Check your understanding =
**A.** In the blog text, what did the writer end up doing on Friday night instead of going out?
**B.** Please copy the blog text word for word from "Monday, May 26, 2008" up to and including "Diva, and Humble).".

Text =
Saturday, May 31, 2008

let's talk about sex

Playing~"Kissing You"-Faith

I was talking to a friend like 3 weeks ago. He felt like it's better for him to be single, because of some of his sexual desires. They like some different stuff sexual and they don't think most people will accept it or be into. Later that day I thought is sex that important? It's so important that someone would choose to be single and enjoy themselves sexually?! How important is sex to you guys? I've been talking to friends for the past weeks about it. One friend said "50 percent" and another said 25%. One friend said "I don't have to like you to have sex with you." I've heard of people staying in some unfavorable situation, because the sex was good. Idunno...what's your thoughts?

Monday, May 26, 2008

My Weekend

Playing~"Catching feelings"-Faith Evans

I decided that I would be OUT this weekend. My haircut had me feeling HOT! I was ready to take the city by storm. This is how the weekend went down:

Friday
  • After work I came home and took a nap. I woke up in a completely different mood. I really just wanted to go to a mellow spot laugh and flirt. I connected with a few people, but none of us were on the same page. Plus, there was no place that fit where I was trying to go. I ended up staying home and reading a book. Papi was extremely frustrated. He wanted to party.
Saturday
  • I was determined to go out this night. I took a nap after work. I went to Prince's (a recently gained associate) house to get him. We meet his friend's at the bowling alley. I was introduce to the crew (Leo, Diva, and Humble).
  • Leo is great. He's getting us enrolled in a stripper class. Oh, sorry...Pole dancing classes. I thought he was absolutely crazy when he brought this up, but I think I'm going to do it. I'll make a video for blogland...lol.
  • This meeting was great! We really enjoyed ourselves and they were definitely my type of people.
  • I was still determined to get loose. Slick was unsure if he would go, but he didn't have a choice. I was going to get it in and he was going to support.
  • We made the worse decision. We went to Traxx. We went there because it was late and they would still be open for more than an hour after our arrival. Traxx is a mess. There is no diversity. Most of the kids are teenagers or very underdeveloped young adults. It's ghetto and the males and females party together. To say I was like fr**k they got me for $15.

Material provided =
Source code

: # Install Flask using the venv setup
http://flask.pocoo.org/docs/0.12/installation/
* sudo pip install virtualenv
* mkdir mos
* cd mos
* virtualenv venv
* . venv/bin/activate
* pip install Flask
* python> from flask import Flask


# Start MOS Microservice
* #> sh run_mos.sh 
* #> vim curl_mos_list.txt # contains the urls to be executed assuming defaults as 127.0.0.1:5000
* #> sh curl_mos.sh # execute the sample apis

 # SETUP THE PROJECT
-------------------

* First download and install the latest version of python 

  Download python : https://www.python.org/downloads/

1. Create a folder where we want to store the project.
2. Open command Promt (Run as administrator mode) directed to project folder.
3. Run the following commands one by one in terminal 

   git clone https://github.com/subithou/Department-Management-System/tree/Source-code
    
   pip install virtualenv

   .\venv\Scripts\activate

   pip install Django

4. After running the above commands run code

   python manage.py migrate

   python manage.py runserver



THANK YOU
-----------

Task-by-task results =
**A.** The writer stayed home and read a book.

**B.**
Monday, May 26, 2008

My Weekend

Playing~"Catching feelings"-Faith Evans

I decided that I would be OUT this weekend. My haircut had me feeling HOT! I was ready to take the city by storm. This is how the weekend went down:

Friday
  • After work I came home and took a nap. I woke up in a completely different mood. I really just wanted to go to a mellow spot laugh and flirt. I connected with a few people, but none of us were on the same page. Plus, there was no place that fit where I was trying to go. I ended up staying home and reading a book. Papi was extremely frustrated. He wanted to party.
Saturday
  • I was determined to go out this night. I took a nap after work. I went to Prince's (a recently gained associate) house to get him. We meet his friend's at the bowling alley. I was introduce to the crew (Leo, Diva, and Humble).